/ForageAssemblyScripts

Scripts and tools to assist with the genome assembly of plant forage species

Primary LanguagePerlMIT LicenseMIT

ForageAssemblyScripts


This is a collection of helpful assembly scripts and utilities for use in assembling the genomes of plant forage species.

Version 0.0.1

This repository currently consists of two Perl scripts that provide general utility for the assembly of Eukaryotic species genomes.

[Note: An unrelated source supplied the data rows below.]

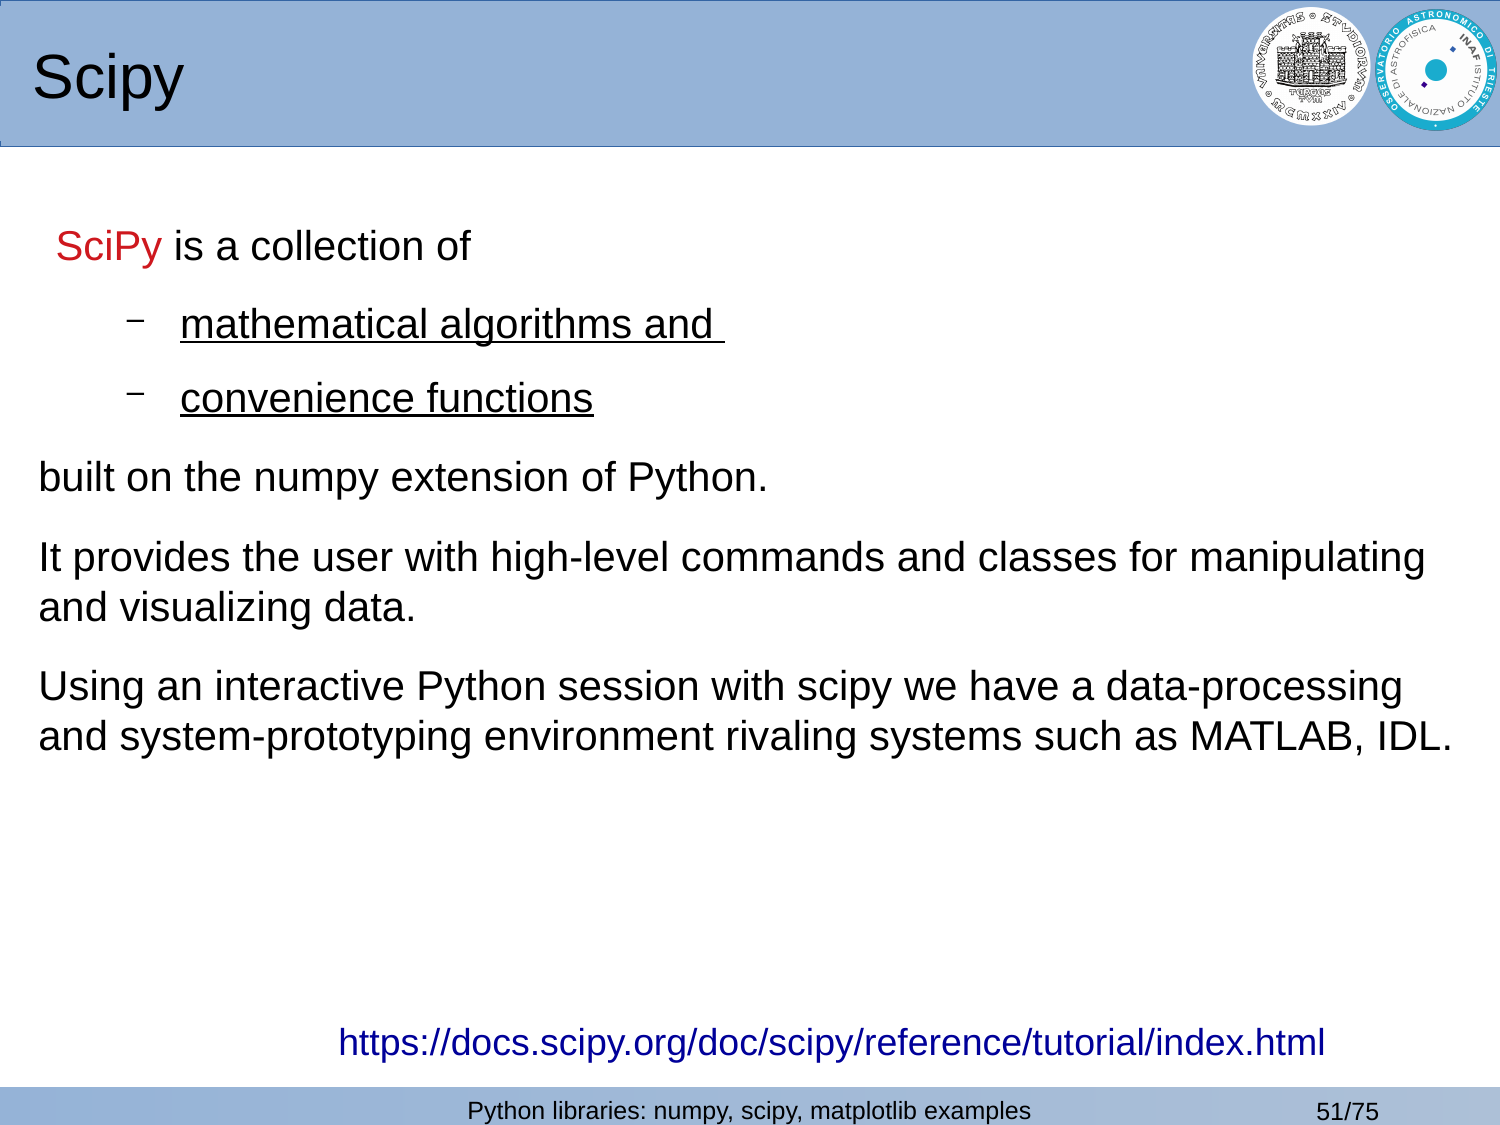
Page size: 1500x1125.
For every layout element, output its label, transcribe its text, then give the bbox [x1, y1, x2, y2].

text_box Scipy [0, 5, 1253, 141]
picture [1253, 0, 1500, 156]
list SciPy is a collection of mathematical algorithms and convenience functions built on the numpy extension of Python. It provides the user with high-level commands and classes for manipulating and visualizing data. Using an interactive Python session with scipy we have a data-processing and system-prototyping environment rivaling systems such as MATLAB, IDL. https://docs.scipy.org/doc/scipy/reference/tutorial/index.html [23, 153, 1479, 1054]
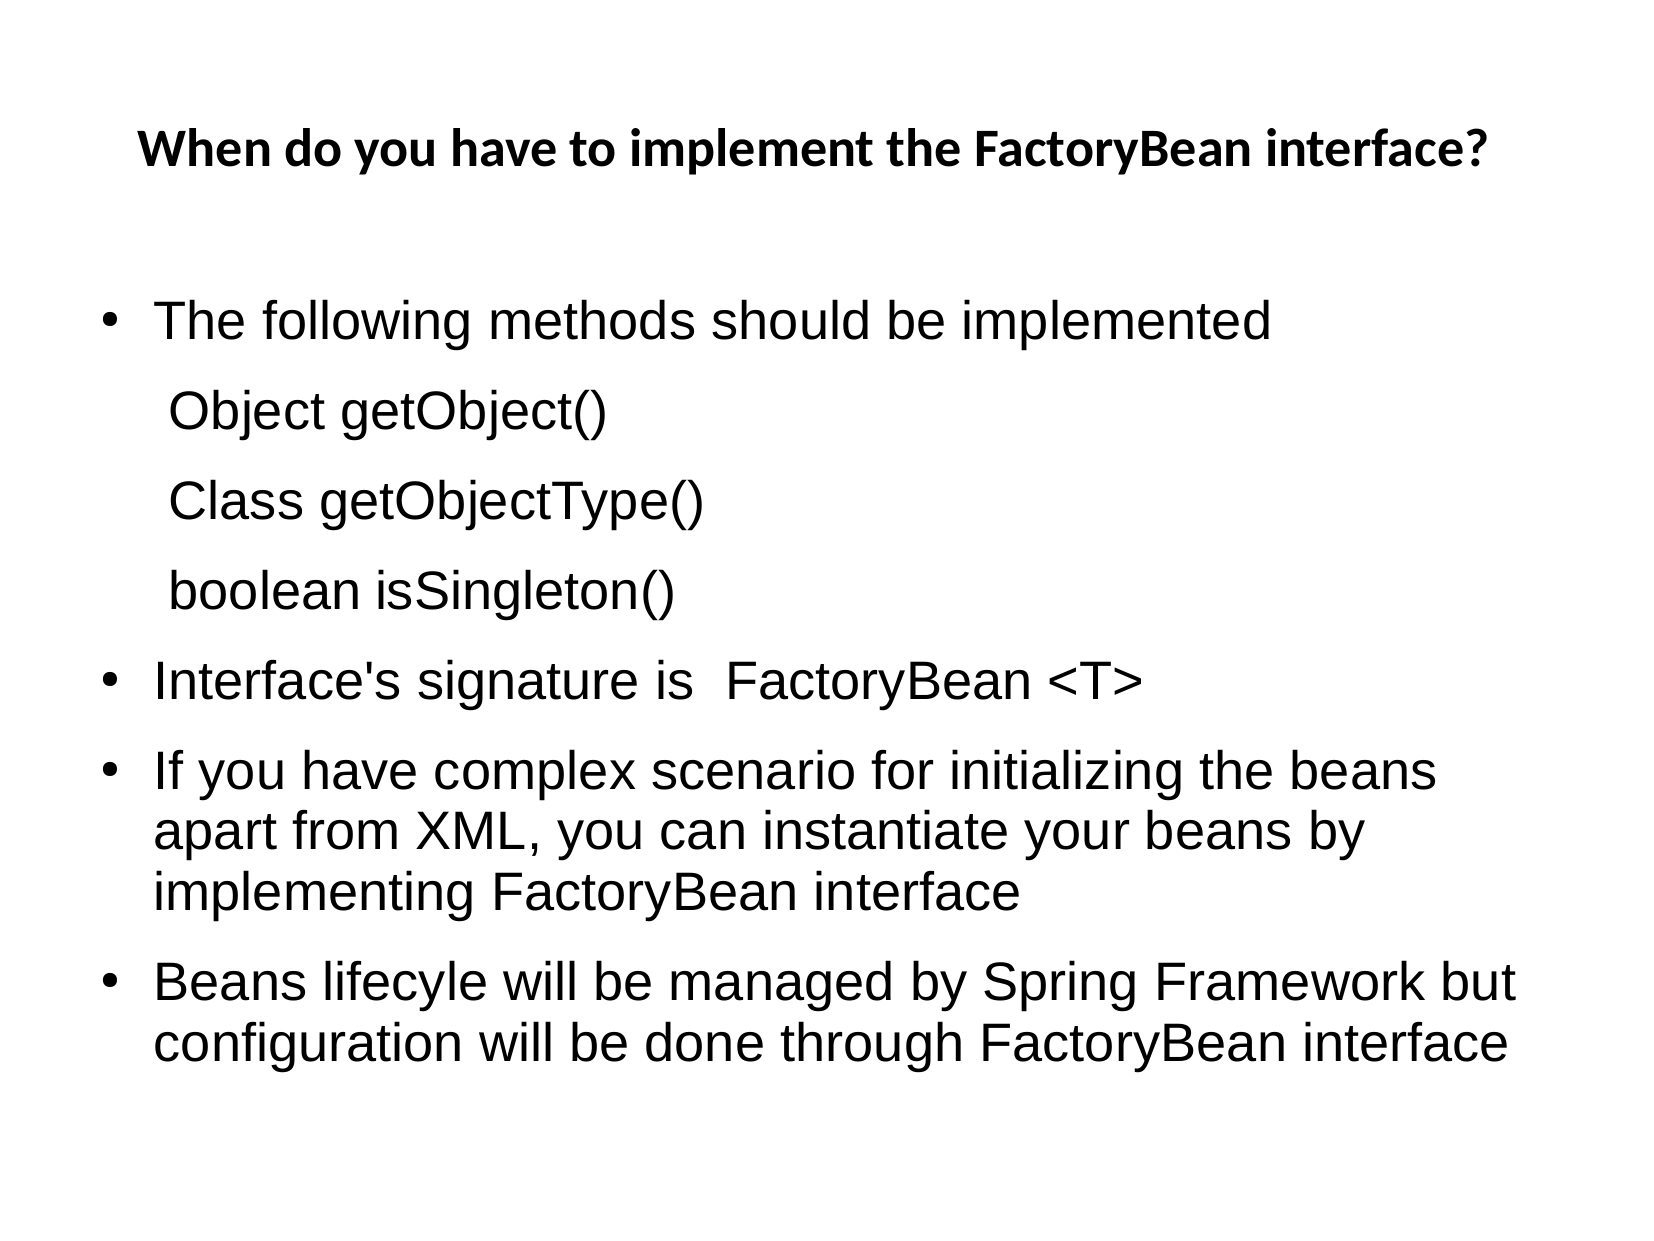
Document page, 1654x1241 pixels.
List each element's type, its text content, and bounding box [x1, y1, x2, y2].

list The following methods should be implemented Object getObject() Class getObjectType() boolean isSingleton() Interface's signature is FactoryBean <T> If you have complex scenario for initializing the beans apart from XML, you can instantiate your beans by implementing FactoryBean interface Beans lifecyle will be managed by Spring Framework but configuration will be done through FactoryBean interface [82, 290, 1571, 1178]
title When do you have to implement the FactoryBean interface? [82, 49, 1571, 257]
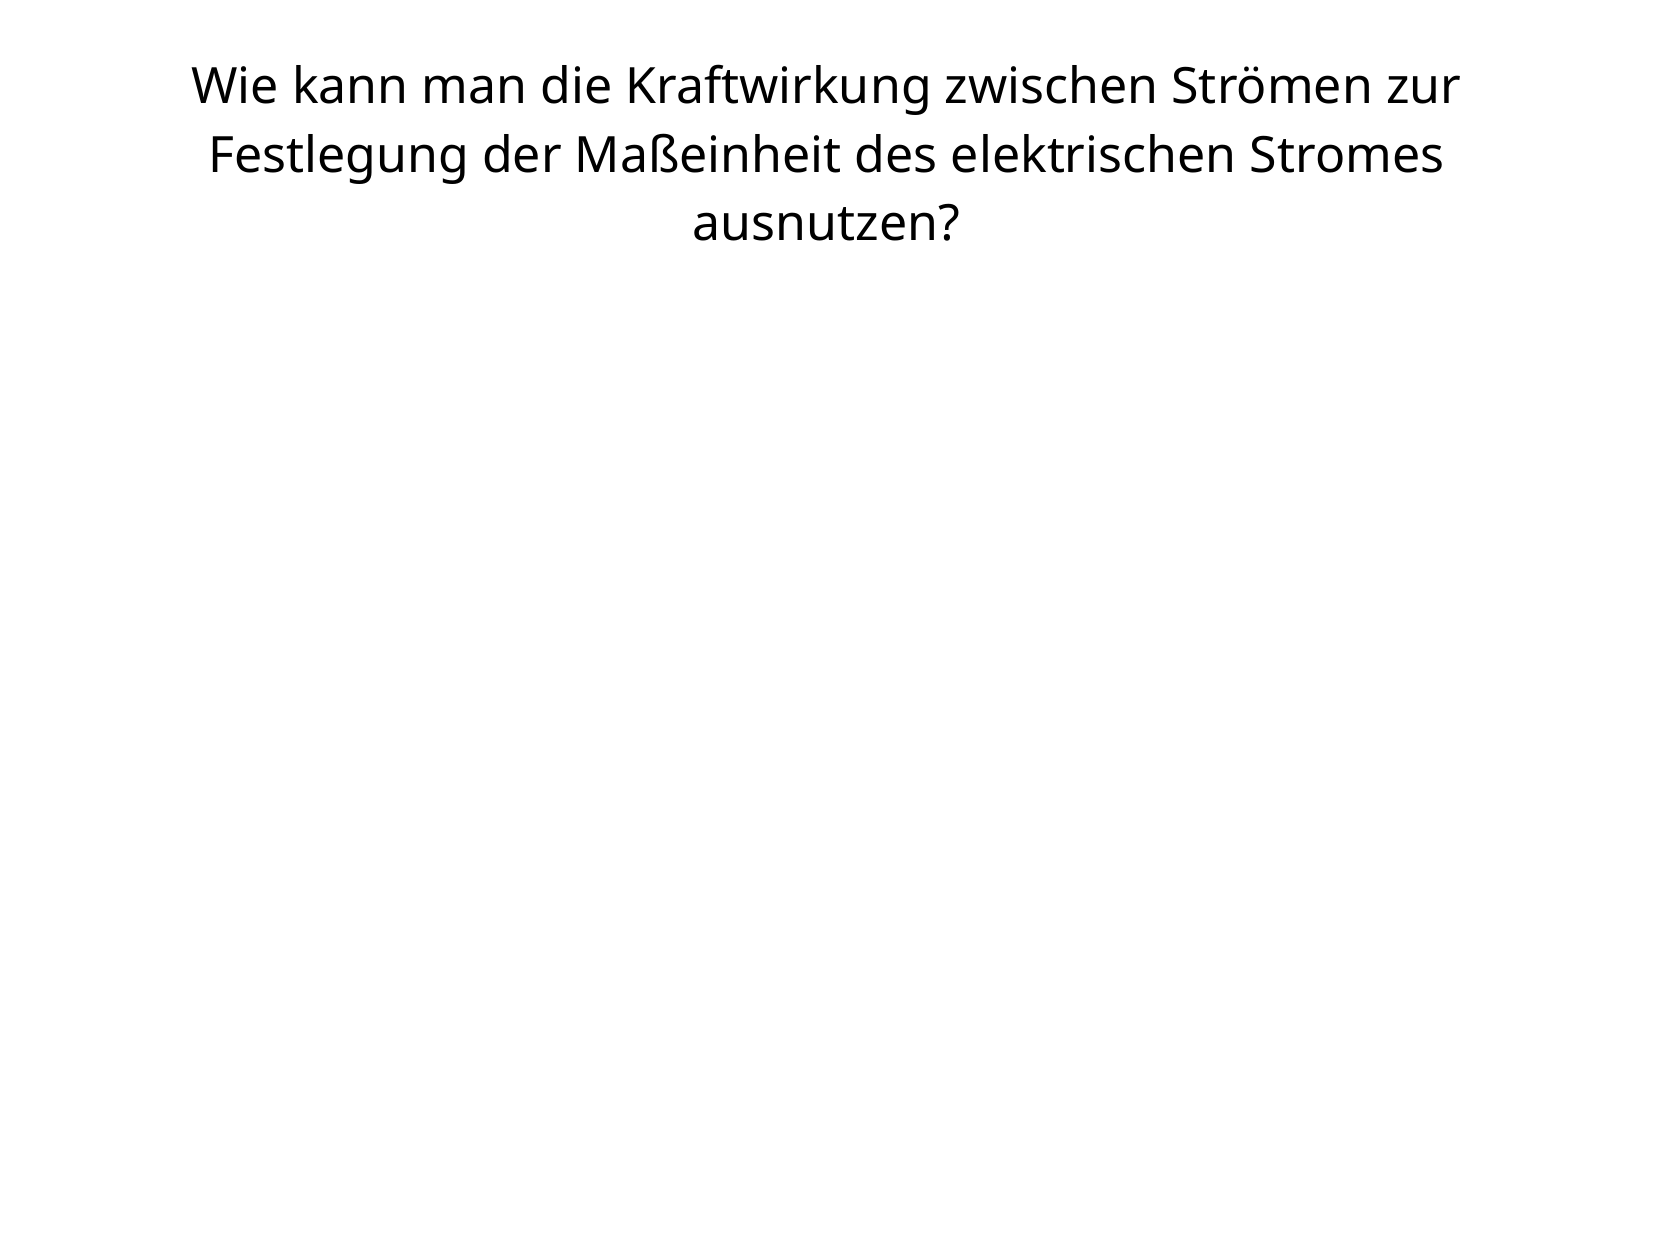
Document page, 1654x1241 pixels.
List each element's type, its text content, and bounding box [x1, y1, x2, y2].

Both scripts supply usage statements and require only a base installation of Perl v5.8+. Here is a brief summary of the usage statements:

alignAndOrderSnpProbes.pl

perl ./perl_scripts/alignAndOrderSnpProbes.pl

Input:
-a <Assembly fasta file> AND -p <Probe fasta file>
OR
-n <Nucmer alignment format>
OR
-g <Blast alignment format> AND -m <alignment length to filter (int)>

Optional:
-c <circos flag>
AND
-f <query fasta samtools fai file>
AND
-r <reference fasta samtools fai file>

Output:
-o <Base name for all output files>

filterOverhangAlignments.pl

perl ./perl_scripts/filterOverhangAlignments.pl <input overhang PAF file> <the original full PAF file> <output file name>

bac_end_characterization.sh

Note: depends on the following scripts/programs being installed on your PATH and set to executable status:

bash bac_end_characterization.sh <input forward BAC end fasta> <input reverse BAC end fasta> <Reference assembly fasta> <output prefix>

Output is a brief table named (output_prefix).final.tab that contains category counts for BAC end mappings.